Die HttpSession ist eine weitere Option zum Speichern benutzerbezogener Daten über verschiedene Anforderungen hinweg. Eine Sitzung ist ein serverseitiger Speicher, der Kontextdaten enthält.

Daten werden nicht zwischen verschiedenen Sitzungsobjekten geteilt (der Client kann nur von seiner Sitzung aus auf Daten zugreifen). Es enthält auch Schlüssel-Wert-Paare, aber im Vergleich zu einem Cookie kann eine Sitzung ein Objekt als Wert enthalten. Der Speicherimplementierungsmechanismus ist serverabhängig.

Eine Sitzung wird durch ein Cookie oder Anforderungsparameter mit einem Client abgeglichen. Weitere Infos finden Sie hier.

3.1. Eine Sitzung bekommen

Wir können eine HttpSession direkt aus einer Anfrage erhalten:

HttpSession session = request.getSession(); 

Der obige Code erstellt eine neue Sitzung, falls diese nicht vorhanden ist. Wir können dasselbe erreichen, indem wir anrufen:

request.getSession(true)

Wenn wir nur eine vorhandene Sitzung erhalten und keine neue erstellen möchten, müssen wir Folgendes verwenden:

request.getSession(false) 

If we access the JSP page for the first time, then a new session gets created by default. We can disable this behavior by setting the session attribute to false:

In most cases, a web server uses cookies for session management.

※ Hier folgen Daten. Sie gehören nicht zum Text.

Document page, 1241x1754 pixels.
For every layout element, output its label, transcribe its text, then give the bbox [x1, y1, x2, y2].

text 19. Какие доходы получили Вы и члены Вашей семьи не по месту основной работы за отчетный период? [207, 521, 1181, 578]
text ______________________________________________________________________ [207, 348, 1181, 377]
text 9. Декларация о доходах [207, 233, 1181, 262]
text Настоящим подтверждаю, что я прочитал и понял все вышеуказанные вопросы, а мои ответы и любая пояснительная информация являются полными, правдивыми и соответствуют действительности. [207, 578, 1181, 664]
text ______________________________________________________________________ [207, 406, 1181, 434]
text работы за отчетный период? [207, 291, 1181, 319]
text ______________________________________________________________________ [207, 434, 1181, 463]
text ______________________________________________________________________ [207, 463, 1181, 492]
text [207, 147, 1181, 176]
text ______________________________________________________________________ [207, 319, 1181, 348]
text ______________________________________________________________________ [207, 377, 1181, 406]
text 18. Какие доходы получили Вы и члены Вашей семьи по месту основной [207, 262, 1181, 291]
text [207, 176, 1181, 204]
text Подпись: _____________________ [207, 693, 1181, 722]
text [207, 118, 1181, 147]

When a session object is created, then a server creates a cookie with JSESSIONID key and value which identifies a session.

3.2. Session Attributes

The session object provides a bunch of methods for accessing (create, read, modify, remove) attributes created for a given user session:

  • setAttribute(String, Object) which creates or replaces a session attribute with a key and a new value
  • getAttribute(String) which reads an attribute value with a given name (key)
  • removeAttribute(String) which removes an attribute with a given name

We can also easily check already existing session attributes by calling getAttributeNames().

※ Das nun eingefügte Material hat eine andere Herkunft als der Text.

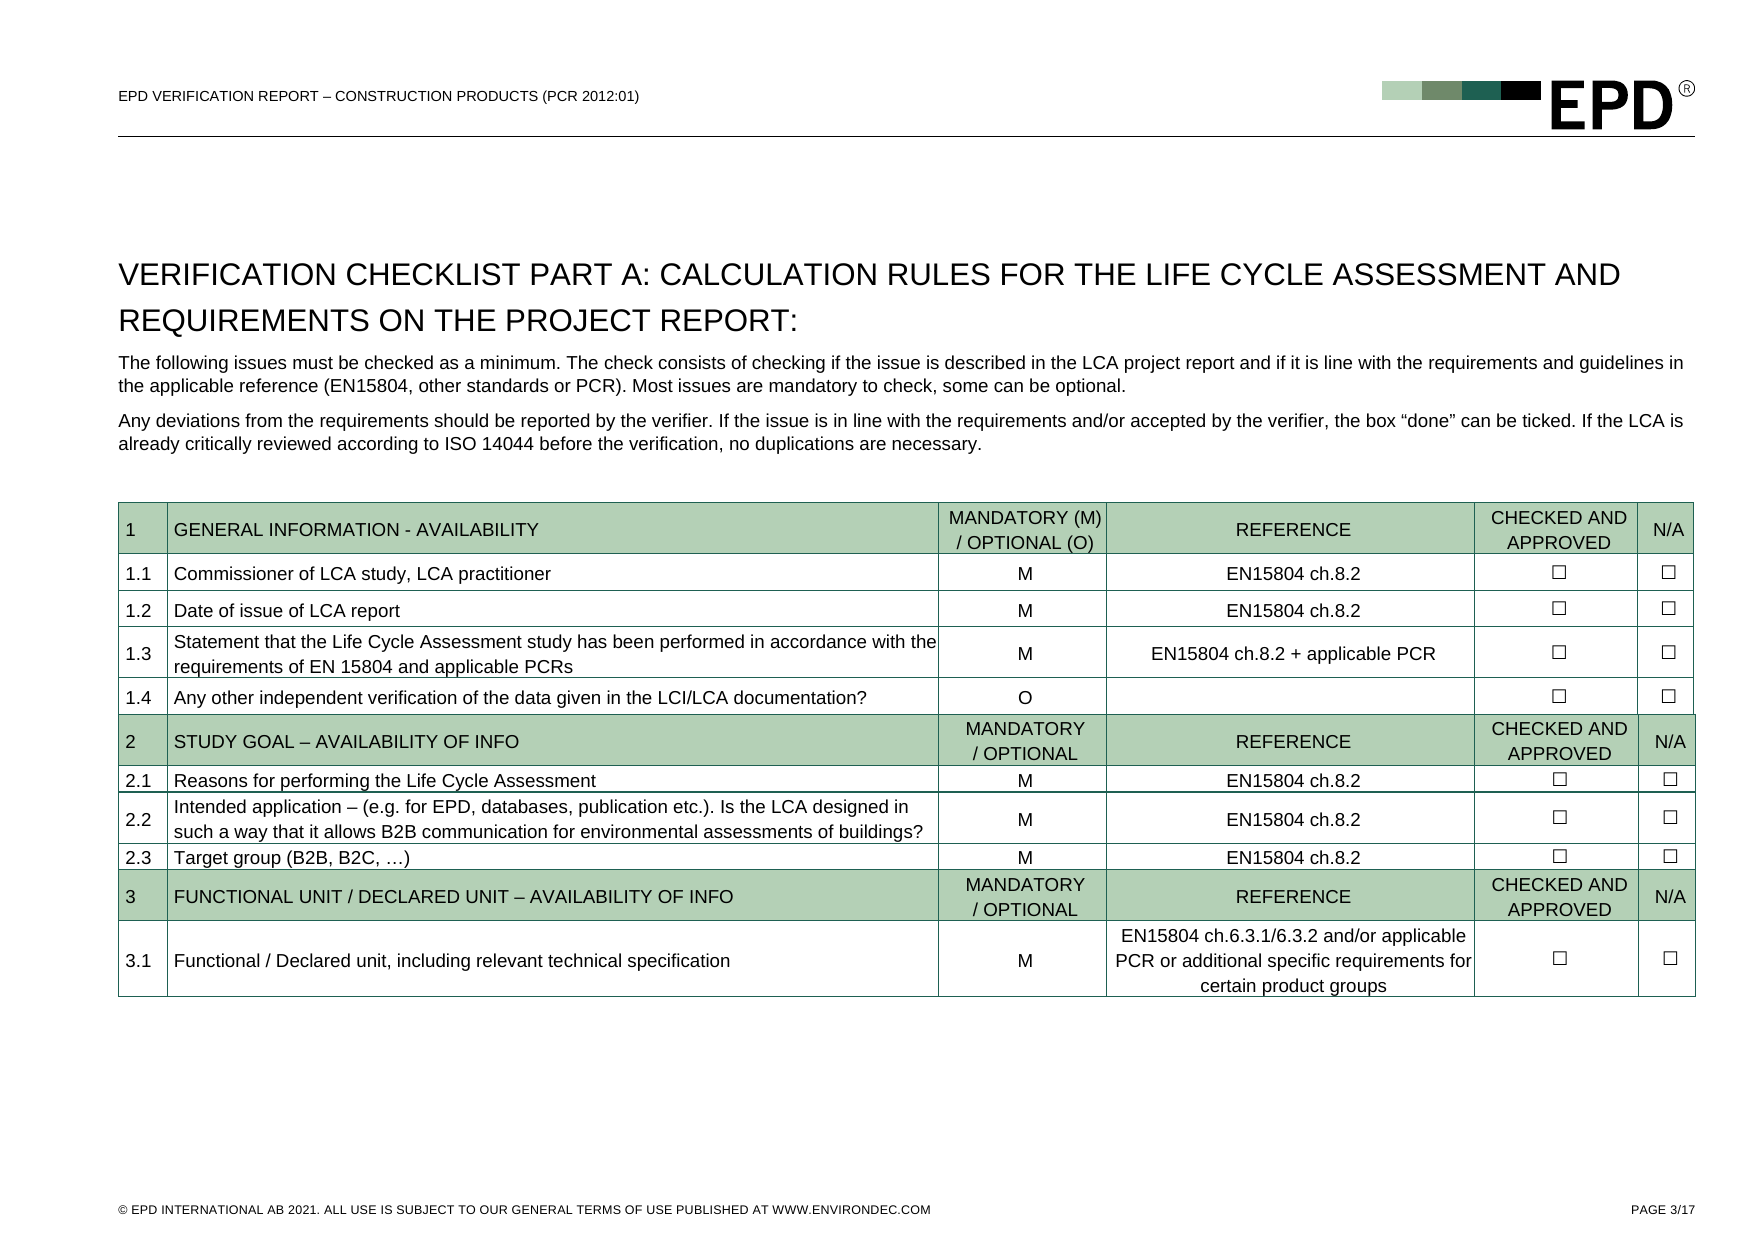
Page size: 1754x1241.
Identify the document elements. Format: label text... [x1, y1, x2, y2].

table_cell M [939, 793, 1106, 842]
table_cell M [939, 921, 1106, 996]
table_cell Reference [1107, 870, 1474, 920]
table_cell EN15804 ch.8.2 + applicable PCR [1107, 627, 1474, 677]
table_cell EN15804 ch.8.2 [1107, 554, 1474, 590]
table_cell 1.3 [119, 627, 167, 677]
table_cell O [939, 678, 1106, 714]
table_cell Date of issue of LCA report [168, 591, 938, 626]
table_cell EN15804 ch.8.2 [1107, 844, 1474, 869]
table_cell EN15804 ch.8.2 [1107, 766, 1474, 791]
table_cell 2.1 [119, 766, 167, 791]
table_cell Study goal – availability of info [168, 715, 938, 765]
table_cell EN15804 ch.8.2 [1107, 591, 1474, 626]
table_cell 2.3 [119, 844, 167, 869]
table_cell Functional unit / Declared unit – availability of info [168, 870, 938, 920]
table_cell 3.1 [119, 921, 167, 996]
table_cell EN15804 ch.8.2 [1107, 793, 1474, 842]
table_cell Intended application – (e.g. for EPD, databases, publication etc.). Is the LCA designed in such a way that it allows B2B communication for environmental assessments of buildings? [168, 793, 938, 842]
table_header 1 [119, 503, 167, 553]
table_cell M [939, 627, 1106, 677]
table_cell 1.2 [119, 591, 167, 626]
table_header CHECKED AND APPROVED [1475, 503, 1637, 553]
table_cell 1.1 [119, 554, 167, 590]
table_cell 2.2 [119, 793, 167, 842]
text Any deviations from the requirements should be reported by the verifier. If the issue is in line with the requirements and/or accepted by the verifier, the box “done” can be ticked. If the LCA is already critically reviewed according to ISO 14044 before the verification, no duplications are necessary. [118, 408, 1695, 454]
table_header Reference [1107, 503, 1474, 553]
table_cell 1.4 [119, 678, 167, 714]
table_cell Functional / Declared unit, including relevant technical specification [168, 921, 938, 996]
table_header Mandatory (M) / optional (O) [939, 503, 1106, 553]
table_cell Mandatory / optional [939, 715, 1106, 765]
table_cell Commissioner of LCA study, LCA practitioner [168, 554, 938, 590]
table_cell Statement that the Life Cycle Assessment study has been performed in accordance with the requirements of EN 15804 and applicable PCRs [168, 627, 938, 677]
text The following issues must be checked as a minimum. The check consists of checking if the issue is described in the LCA project report and if it is line with the requirements and guidelines in the applicable reference (EN15804, other standards or PCR). Most issues are mandatory to check, some can be optional. [118, 350, 1695, 396]
table_cell 3 [119, 870, 167, 920]
table_cell EN15804 ch.6.3.1/6.3.2 and/or applicable PCR or additional specific requirements for certain product groups [1107, 921, 1474, 996]
table_cell CHECKED AND APPROVED [1475, 870, 1638, 920]
table_cell Reference [1107, 715, 1474, 765]
table_cell N/A [1639, 870, 1695, 920]
table_header N/A [1638, 503, 1693, 553]
table_header General information - availability [168, 503, 938, 553]
table_cell M [939, 844, 1106, 869]
table_cell [1107, 678, 1474, 714]
table_cell Mandatory / optional [939, 870, 1106, 920]
table_cell Target group (B2B, B2C, …) [168, 844, 938, 869]
table_cell M [939, 766, 1106, 791]
table_cell Reasons for performing the Life Cycle Assessment [168, 766, 938, 791]
text Verification Checklist Part A: Calculation rules for the Life Cycle Assessment and requirements on the project report: [118, 246, 1695, 338]
table_cell CHECKED AND APPROVED [1475, 715, 1638, 765]
table_cell M [939, 591, 1106, 626]
table_cell 2 [119, 715, 167, 765]
table_cell M [939, 554, 1106, 590]
table_cell Any other independent verification of the data given in the LCI/LCA documentation? [168, 678, 938, 714]
table_cell N/A [1639, 715, 1695, 765]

As we already mentioned, we could retrieve a session object from a request. When we already have it, we can quickly perform methods mentioned above.

We can create an attribute:

HttpSession session = request.getSession(); session.setAttribute("attributeKey", "Sample Value"); 

The attribute value can be obtained by its key (name):

session.getAttribute("attributeKey"); 

We can remove an attribute when we don't need it anymore:

session.removeAttribute("attributeKey"); 

A well-known use case for a user session is to invalidate whole data it stores when a user logs out from our website. The session object provides a solution for it:

session.invalidate(); 

This method removes the whole session from the web server so we cannot access attributes from it anymore.

Das HttpSession- Objekt verfügt über mehr Methoden, aber die von uns erwähnte ist die häufigste.

4. Fazit

In diesem Artikel haben wir zwei Mechanismen behandelt, mit denen Benutzerdaten zwischen nachfolgenden Anforderungen an den Server gespeichert werden können - das Cookie und die Sitzung.

Beachten Sie, dass das HTTP-Protokoll zustandslos ist. Daher ist es ein Muss, den Status über Anforderungen hinweg aufrechtzuerhalten.

Wie immer sind Code-Schnipsel auf Github verfügbar.